• [WHAT YOU WILL DO] Please restate each line of the data below exactly. Omit all images.

• [DATA LISTING]
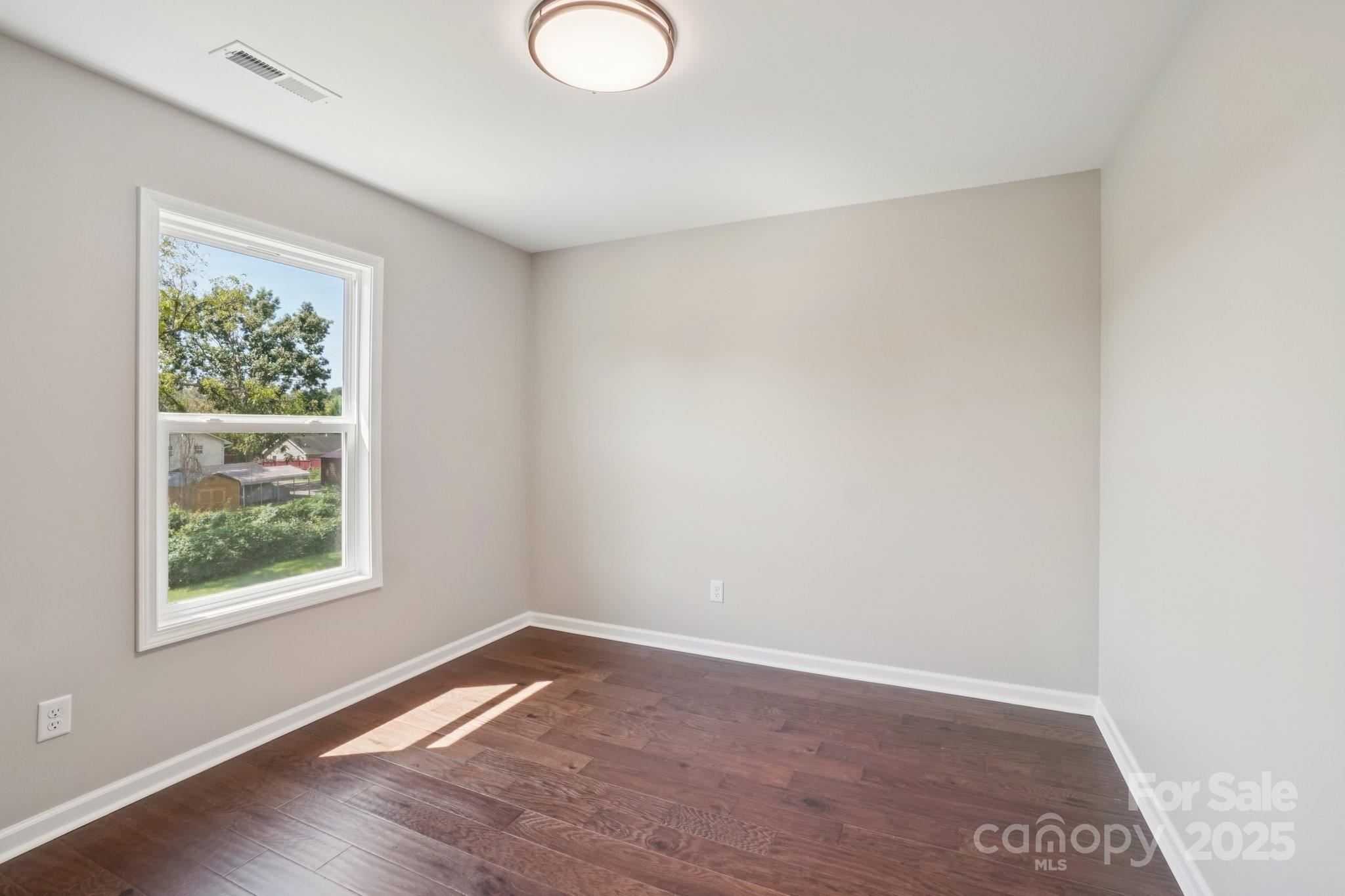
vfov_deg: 77.3
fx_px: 560
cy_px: 448
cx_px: 672
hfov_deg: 100.4
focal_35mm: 15
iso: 200
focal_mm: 10
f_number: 8
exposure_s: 1/30
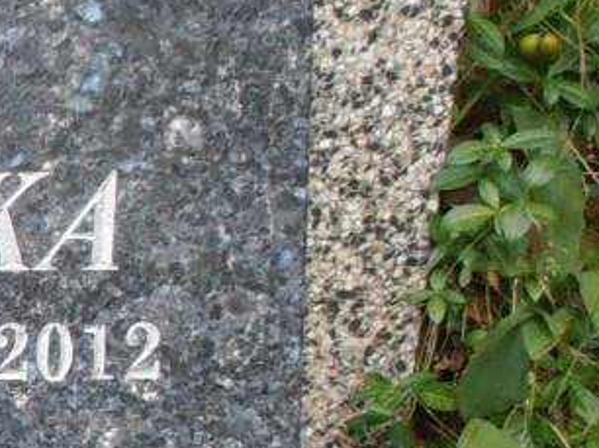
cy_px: 485
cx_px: -421
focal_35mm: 113
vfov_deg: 12.9
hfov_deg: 15.4
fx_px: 1954
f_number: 3
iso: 125
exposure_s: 1/25
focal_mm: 4.2
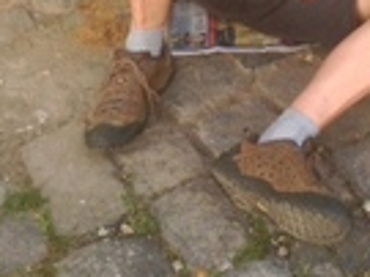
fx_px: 1047
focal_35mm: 98
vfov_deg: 14.4
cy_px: -96
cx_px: 299
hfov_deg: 19.8
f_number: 2.4
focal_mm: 4.12
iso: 50
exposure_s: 1/536
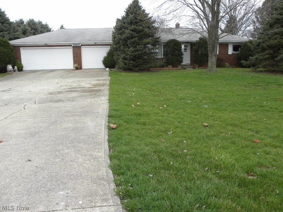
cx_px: 142
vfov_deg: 48.2
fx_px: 237
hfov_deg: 61.7
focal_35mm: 29
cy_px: 106
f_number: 3.5
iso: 64
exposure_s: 1/78.5
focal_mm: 5.2
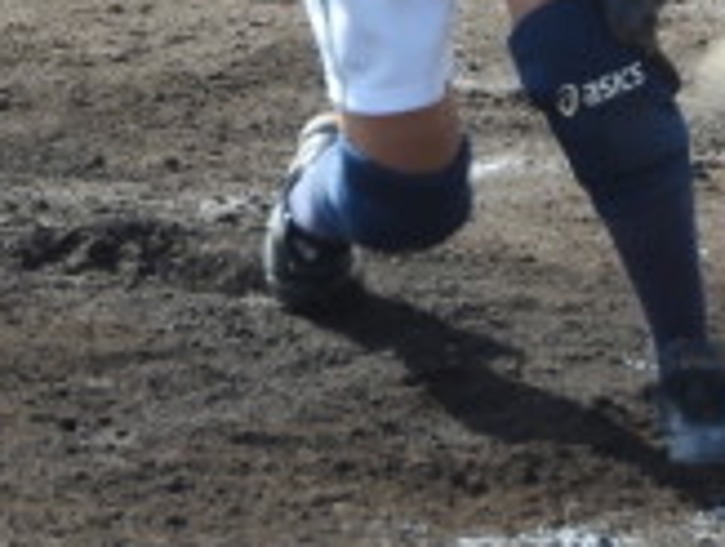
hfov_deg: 2.4
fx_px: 16960
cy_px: -267
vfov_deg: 1.8
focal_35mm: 808
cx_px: 387
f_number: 5.3
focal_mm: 39.4
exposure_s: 1/200
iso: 100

• [ANSWER BOX]
vfov_deg: 77.3
fx_px: 560
cy_px: 448
cx_px: 672
hfov_deg: 100.4
focal_35mm: 15
iso: 200
focal_mm: 10
f_number: 8
exposure_s: 1/30
cy_px: 485
cx_px: -421
focal_35mm: 113
vfov_deg: 12.9
hfov_deg: 15.4
fx_px: 1954
f_number: 3
iso: 125
exposure_s: 1/25
focal_mm: 4.2
fx_px: 1047
focal_35mm: 98
vfov_deg: 14.4
cy_px: -96
cx_px: 299
hfov_deg: 19.8
f_number: 2.4
focal_mm: 4.12
iso: 50
exposure_s: 1/536
cx_px: 142
vfov_deg: 48.2
fx_px: 237
hfov_deg: 61.7
focal_35mm: 29
cy_px: 106
f_number: 3.5
iso: 64
exposure_s: 1/78.5
focal_mm: 5.2
hfov_deg: 2.4
fx_px: 16960
cy_px: -267
vfov_deg: 1.8
focal_35mm: 808
cx_px: 387
f_number: 5.3
focal_mm: 39.4
exposure_s: 1/200
iso: 100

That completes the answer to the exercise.